I’m new to the site, and joined for a bit of shopping fun, and some advice on where I’m heading. I’ve been searching for a MF couple for a while, and have found one that seem really great. My sort of age (not young!), very open, fairly new to the scene, good communication. We are going for a drink this week, and we’ve all chatted on the phone.
My question for you wise lot is, what kind of things should we be sorting out before any bedroom meeting? Ground rules? Boundaries? Or do we just book the hotel room and see what happens?
Hi and welcome.
You definitely need boundaries, what are you wanting to get from it? Tell them. What will you not do? Tell them. And vice versa.
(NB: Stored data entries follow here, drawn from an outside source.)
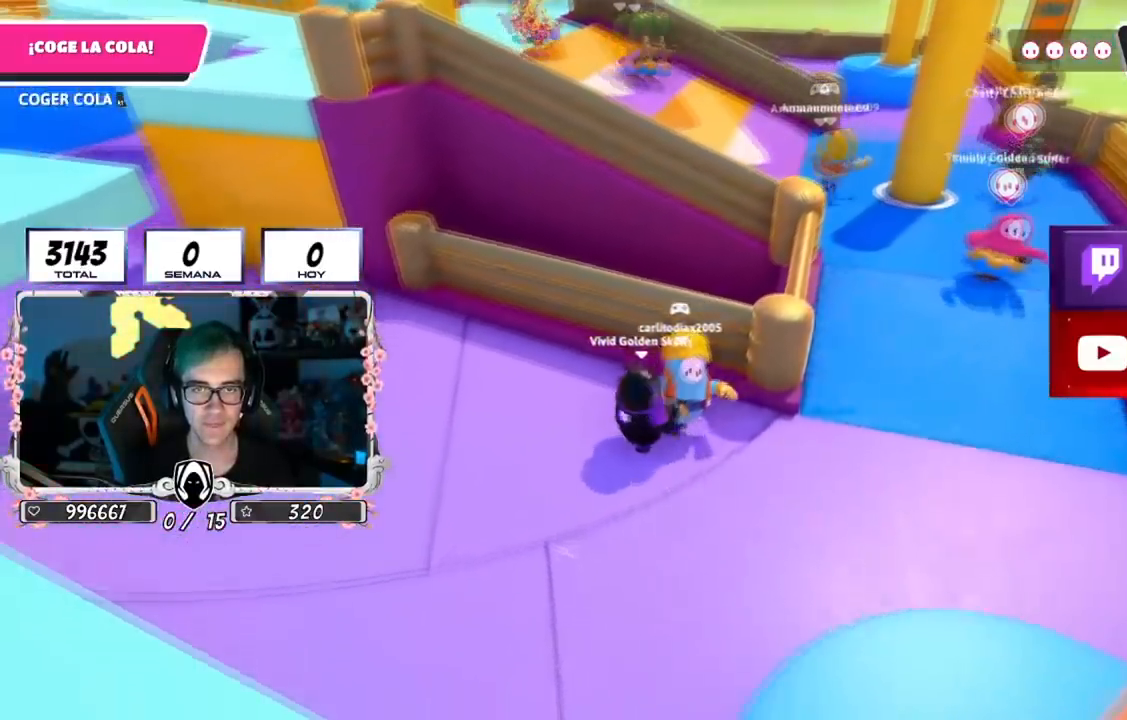
Gameplay with a controller (PlayStation layout); each line is a JSON object with the inputs held at the frame after it. "events" lists button and stick changes between this image and that frame as [ms after this image, input, new state], when the widget could be followed in between.
{"buttons": [], "left_stick": "up-right", "right_stick": "center", "events": [[367, "CROSS", "up"], [400, "left_stick", "up-right"]]}
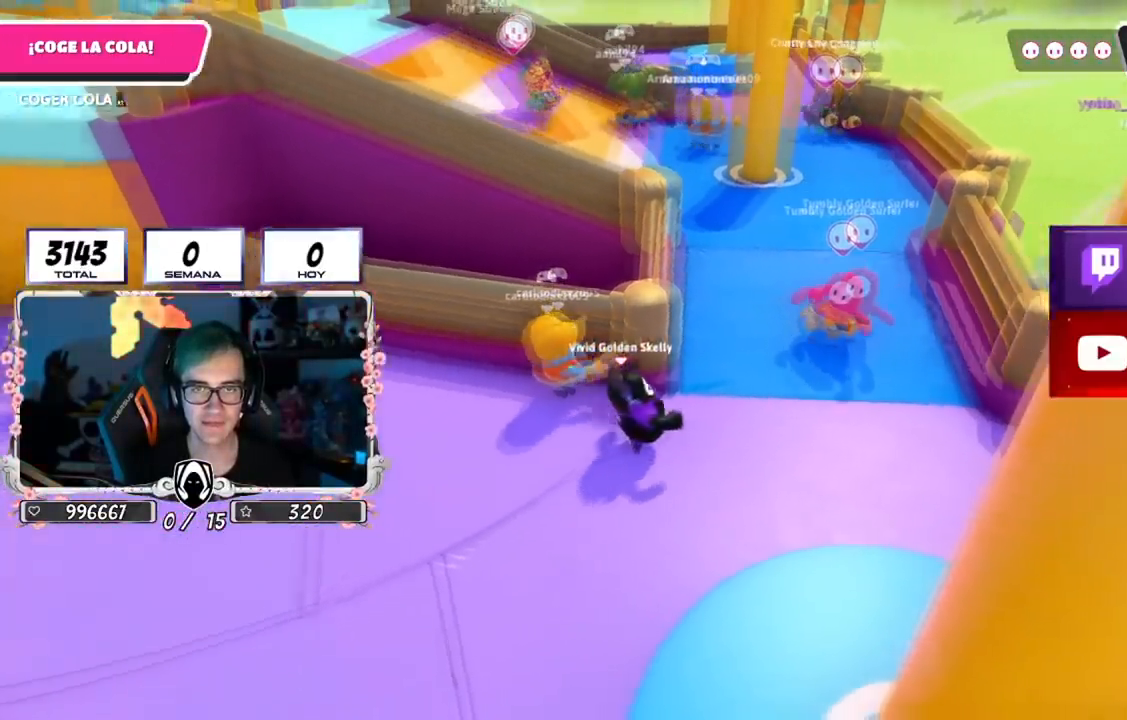
{"buttons": ["CROSS"], "left_stick": "up-right", "right_stick": "center", "events": [[401, "CROSS", "down"]]}
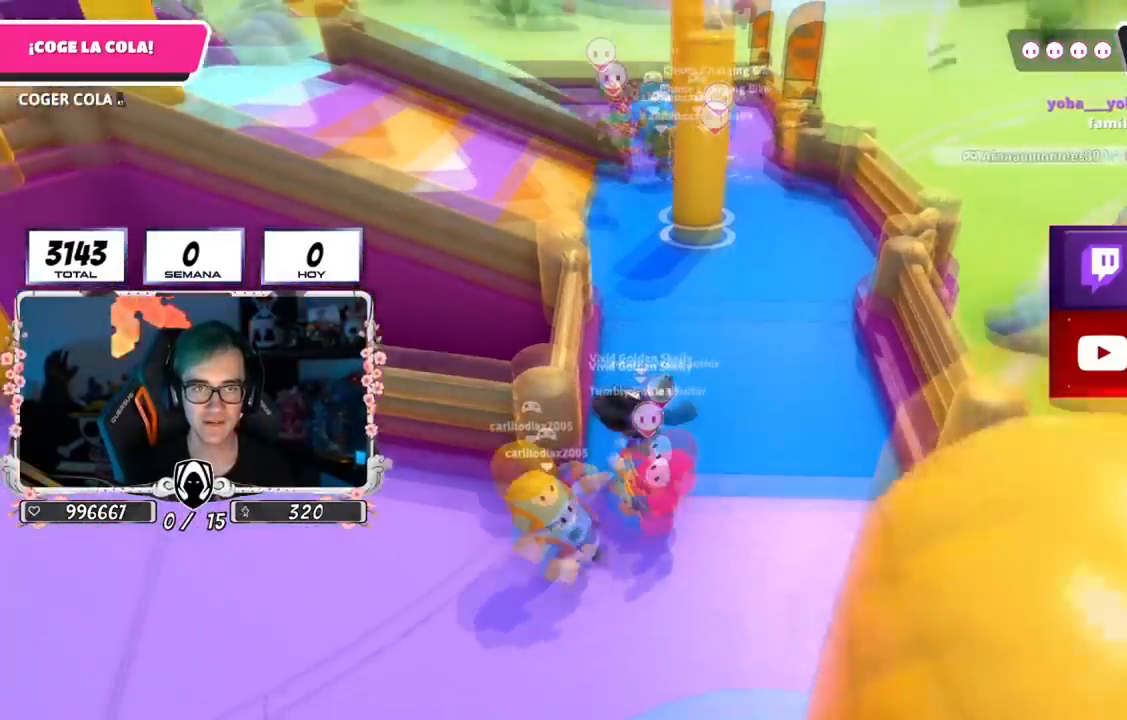
{"buttons": [], "left_stick": "up-right", "right_stick": "up-left", "events": [[83, "CROSS", "up"], [500, "right_stick", "up-left"]]}
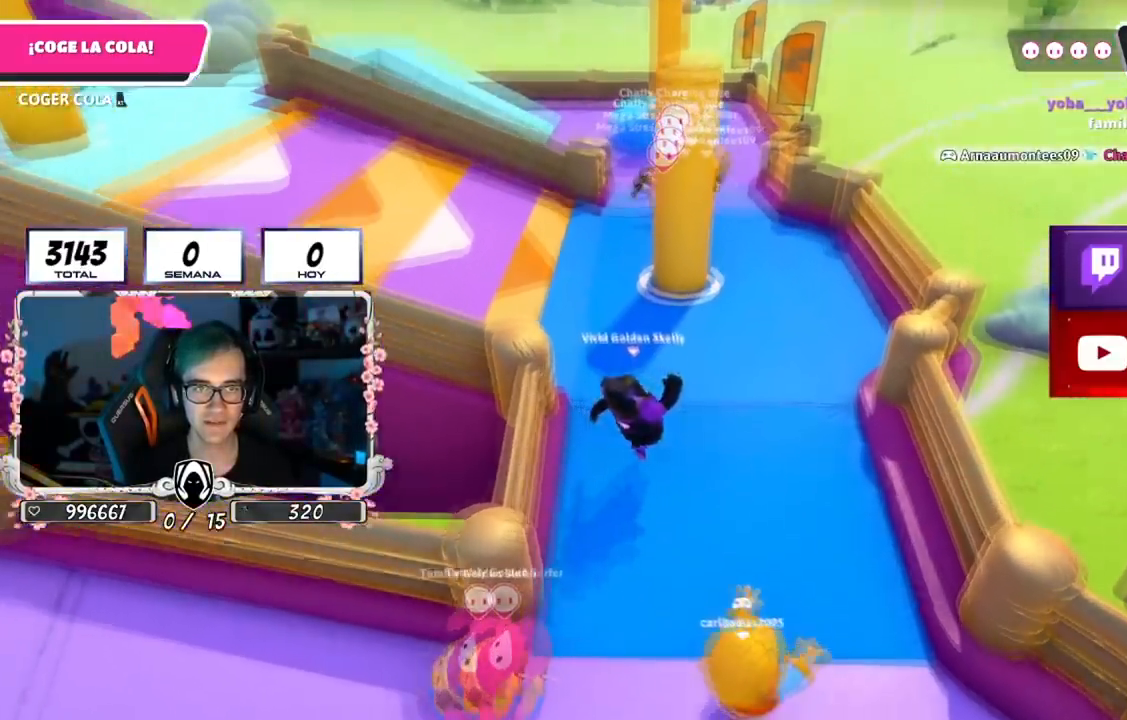
{"buttons": [], "left_stick": "up-right", "right_stick": "left", "events": [[117, "right_stick", "center"], [167, "right_stick", "left"]]}
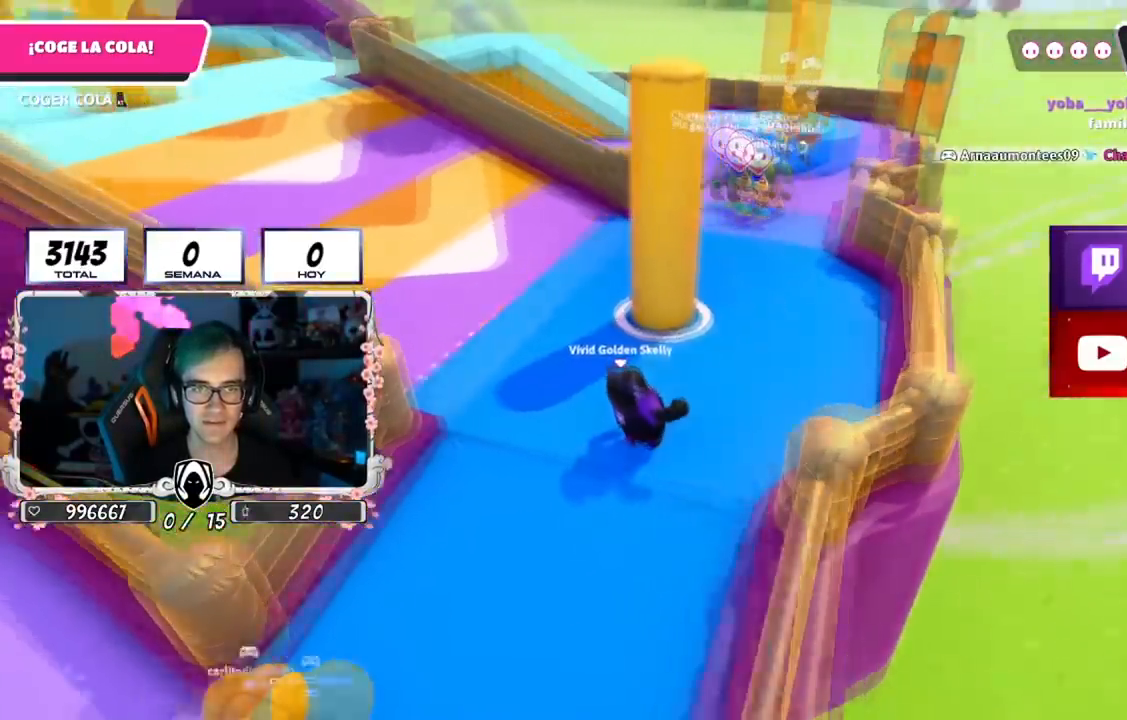
{"buttons": [], "left_stick": "up-right", "right_stick": "center", "events": [[317, "right_stick", "center"]]}
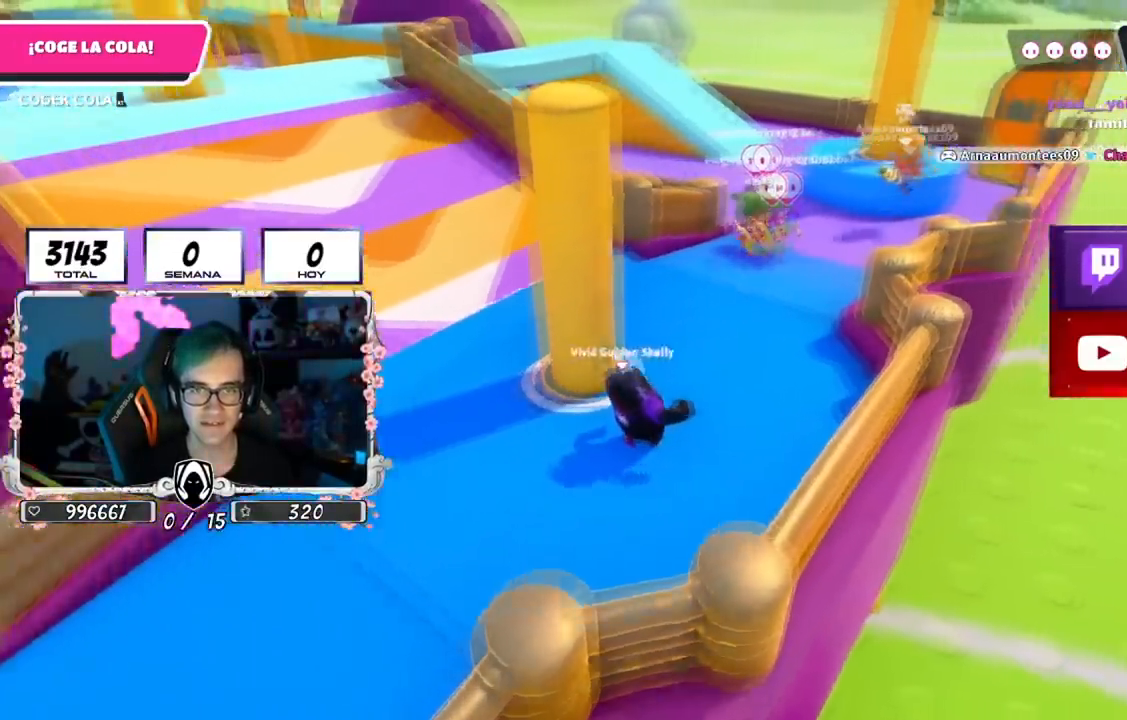
{"buttons": [], "left_stick": "up", "right_stick": "center", "events": [[167, "CROSS", "down"], [234, "left_stick", "up"], [317, "CROSS", "up"]]}
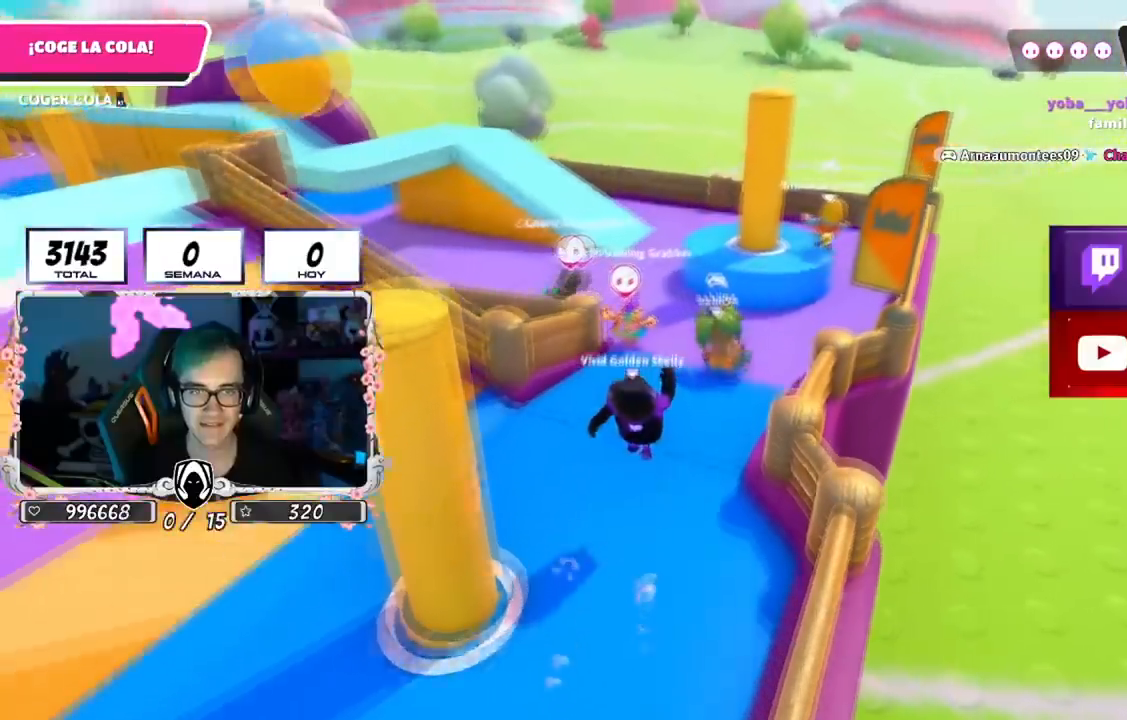
{"buttons": [], "left_stick": "up", "right_stick": "center", "events": []}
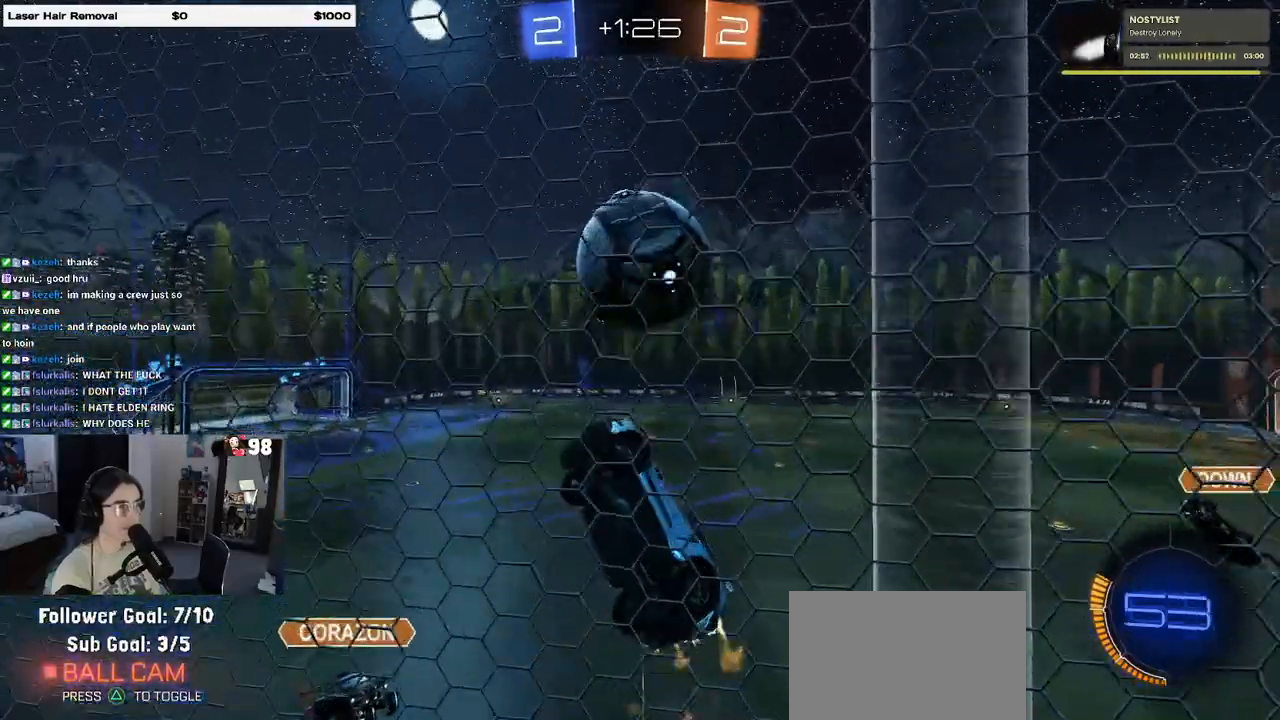
Gameplay with a controller (PlayStation layout); each line is a JSON object with the inputs held at the frame after it. "events" lists button and stick changes between this image and that frame as [ms after this image, input, new state], when the widget could be followed in between.
{"buttons": ["TRIANGLE", "R2"], "left_stick": "center", "right_stick": "center", "events": [[33, "L1", "up"], [150, "CROSS", "down"], [217, "CROSS", "up"], [217, "R1", "up"], [333, "left_stick", "center"], [467, "TRIANGLE", "down"]]}
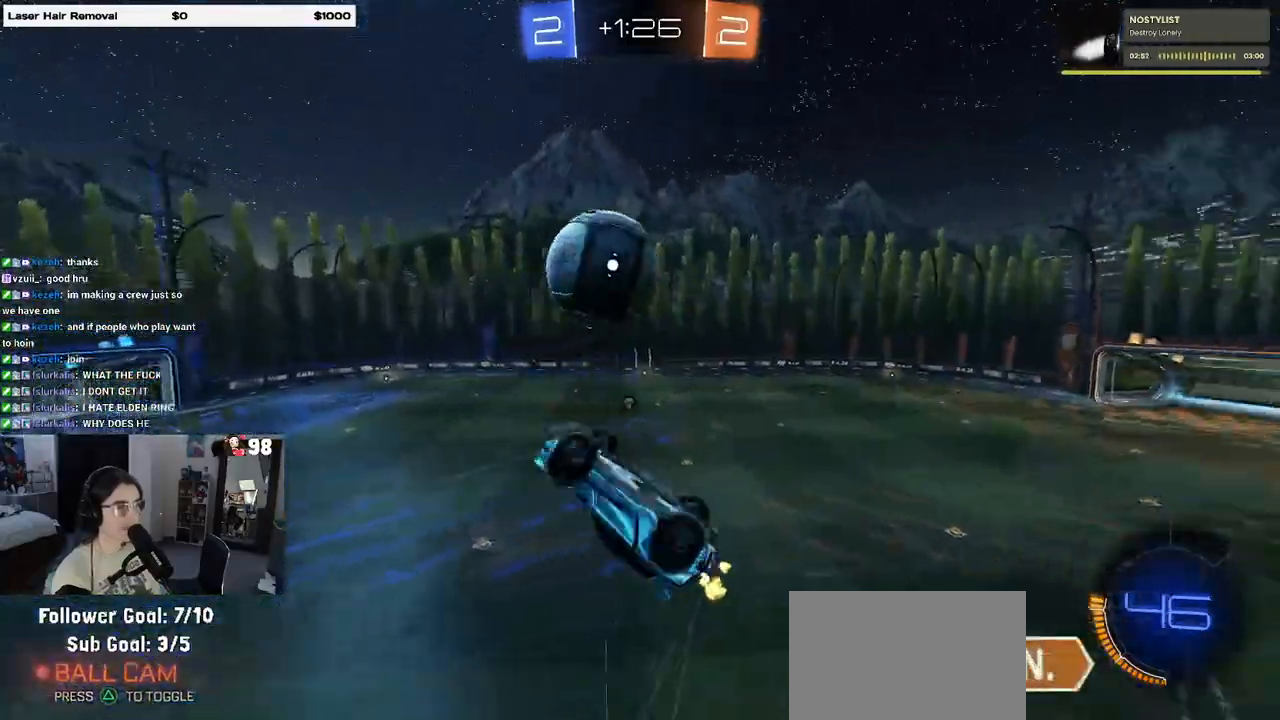
{"buttons": ["R2"], "left_stick": "center", "right_stick": "center", "events": [[50, "TRIANGLE", "up"], [367, "TRIANGLE", "down"], [500, "TRIANGLE", "up"]]}
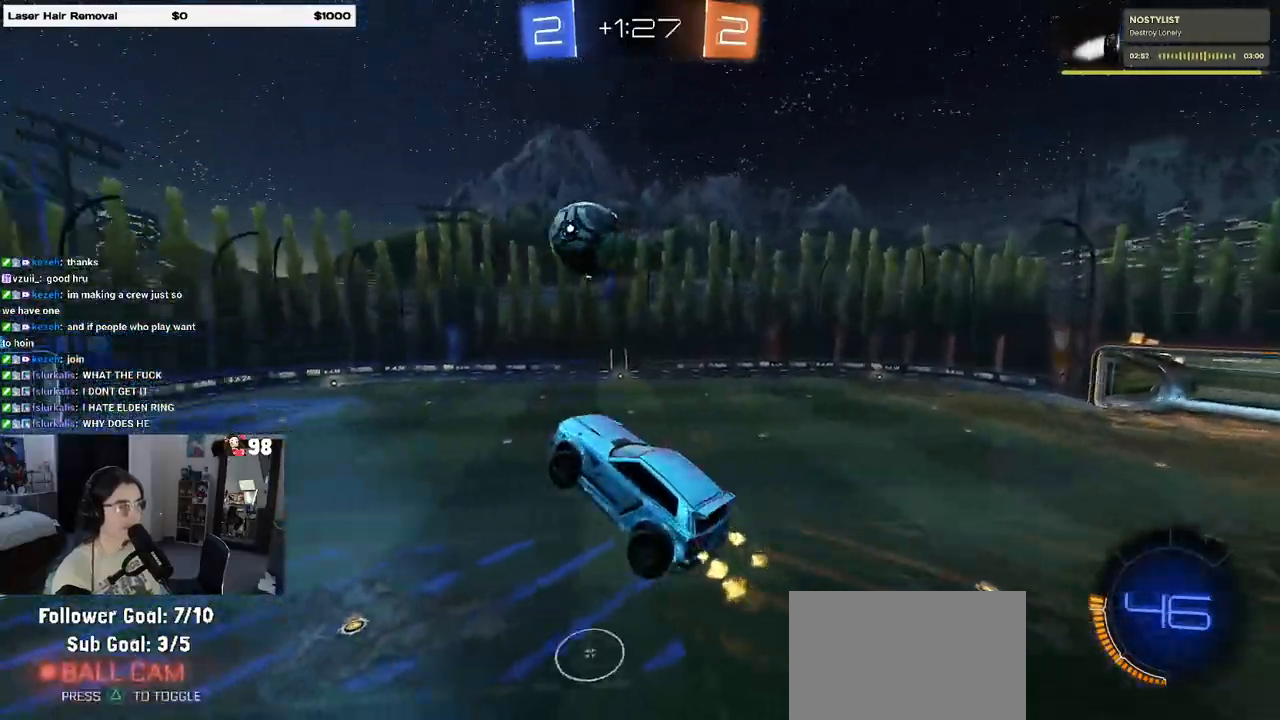
{"buttons": ["R1", "R2"], "left_stick": "left", "right_stick": "center", "events": [[217, "R1", "down"], [217, "left_stick", "right"], [383, "left_stick", "center"], [500, "left_stick", "left"]]}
You especially need to know what they want from you. Are they really ready to take the step, or is it fantasy? How will the lady feel when her partner is inside you? Is that even allowed? Who is providing the condoms? Lube? Is kissing allowed? Are you and the lady going to get up close? Are either of you new to it? Are you an experiment? Are they? Is it to be a kinky night? Bdsm? Sensual? Splitting the hotel cost? Are you staying over? Are they? I’m not asking to get answers, just questions for you to think about.
You need to know this stuff bc if you just wing it, something may happen that you didn’t want, and it may affect you. It sounds very clinical, but it doesn’t have to be. Its no different than bring with 1 person, you need to know what their expectations are. And if their expectations don’t match your expectations, then you need to know so you can back out.
I suggest not going to the drinks evening horny, never got to a social horny lol the horn makes you let things slide that you normally wouldn’t. Drunk and horny is even worse! Or Is the drinks night ‘the’ night?
Wow. a real ?
Seriously though. As previous post, set boundaries and stay safe. Have an exit plan. All obvious stuff I am sure but hear of too many bad experiences. And hopefully, enjoy yourself
Limits and a safe word is always a good start and to firstly meet them somewhere public like a coffee shop so you can have a good chat and weigh up if they’re ok and not creepy
I think @JoCat has covered all the bases admirably above and if, once you’ve discussed, clarified and agreed all of the possibilities and potential pitfalls, then if all three of you are still up for it then go and enjoy yourselves.
It’ll be good to hear how things went
Boundaries, safe words and see how it goes
I like to talk a good bit with a couple before I play with them, to make sure we’re all on the same page. Especially if they’re new to group play, I want to make sure they’ve done their work before coming to me. There’s nothing worse than a couple jumping into their first threesome unprepared and all kinds of jealousy and problems come bubbling right up to the surface. It’s good to chat about what you all are looking for, if this will be a one off occasion, if you’d like an ongoing friendly relationship, etc. How is everyone’s sexuality, are there any boundaries you or they should know about, will kink or toys be involved. I like to know before going in if a sleep over is on the table. If you agree in advance to sleep over you can always still leave but I hate the awkward feel of ~am I supposed to leave now~ and I feel it so much worse with a couple.
I’m sure you are going to have a great, sexy, fun, merry time - enjoy yourself!